Tita's Love Advice for Single Moms

Upon arriving at home from work, I headed to my daughter so we could stroll at the compound before we take our dinner. As we gazed at the night sky, I saw my aunt. She approached me and we had quite a long chat.

She asked me first how many months am I pregnant now. I said seven. She remarked that the reason why I rented a house last May was because I was still chasing the father of my children. That judgment irked me a little but I chose to understand that she has all the liberty in the world to have her opinion of me. I could only explain myself but whether people would believe or not, that’s beyond my control.

I told her that by the time my ex and I separated, it was barely a year when we called it quits. And even if we say that we’re better apart, it’s really difficult to forget the partner you loved for eight years. Eight long years with children. Eight long years that we were a family. When my aunt heard the word “love,” she nodded. Perhaps she understood that when you love someone, the sense of reason often disappears. She then shared that she had her own ordeals in her marital life and gave me some valuable advice.

1.       It’s more fun to be single.
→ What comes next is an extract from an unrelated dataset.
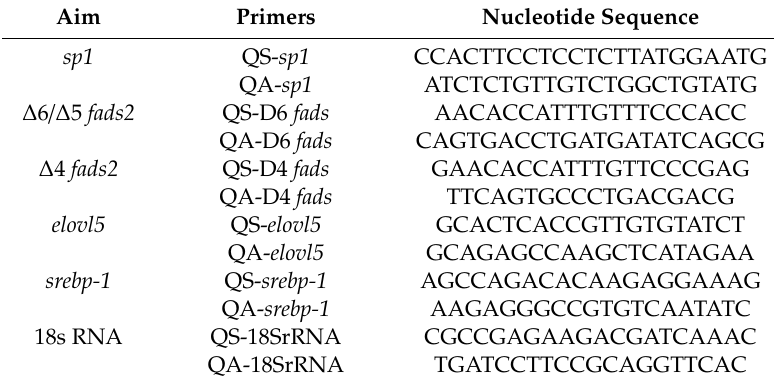
Table 8. Primers used for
This is absolutely true. I have less stress now because I’m carefree with my actions. I can now decide on the clothes and make-up to wear. I can now socialize with my close friends more often. I can now handle my own money however I want, without being audited. I can now pursue my ambitions in life. And a lot of people also noticed that I look better nowadays.
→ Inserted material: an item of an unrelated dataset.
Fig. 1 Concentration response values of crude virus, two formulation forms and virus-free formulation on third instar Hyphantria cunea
2.       Separated women are prone to temptation. I hate this truth because I’m no flirt (my ex-boss who attempted to take advantage of my situation experienced my wrath). For me it’s fine to date nice people sometimes, only to gain friends; but beyond that, I’m not ready yet. I don’t even know if I’ll ever jump again into another relationship because with my children to mind, so far, I feel complete already. Right now, I receive 100% true, reciprocated, and appreciated love from my children and it feels wonderful!

3.       Cheaters are toxic partners. I was no longer surprised when my aunt told me that my cousin saw our former shop attendant at Valenzuela Medical Center holding a tiny baby a couple of months back. I already knew that my f*ckboy ex got our shop attendant pregnant and their child is just few months older than Hami. I used to ignore a lot of red flags before about his womanizing spree because he said those women were just making stories. Now, I’m just laughing at the news of his women left and right because I know that my children will always be the advantaged ones. Not only because I’m their mother but because they are the only family acknowledged by their grandmother in their father’s side.

4.       Be thankful to your parents. I’m lucky to have this bad experience at a young age while I can still recuperate from the damage brought about by my broken relationship. Both of my parents are still alive and strong to help me through financially and emotionally. I feel like I’m born again to correct my past mistakes, and to lead a better life with my beautiful children and my ageing parents – such a perfect picture of the modern family without a stressor.

5.       Always cling to God. Always the best advice. I could change my perspectives on how I view things, but it is only the Lord who could give me genuine joys in life that need no paradigm shifts.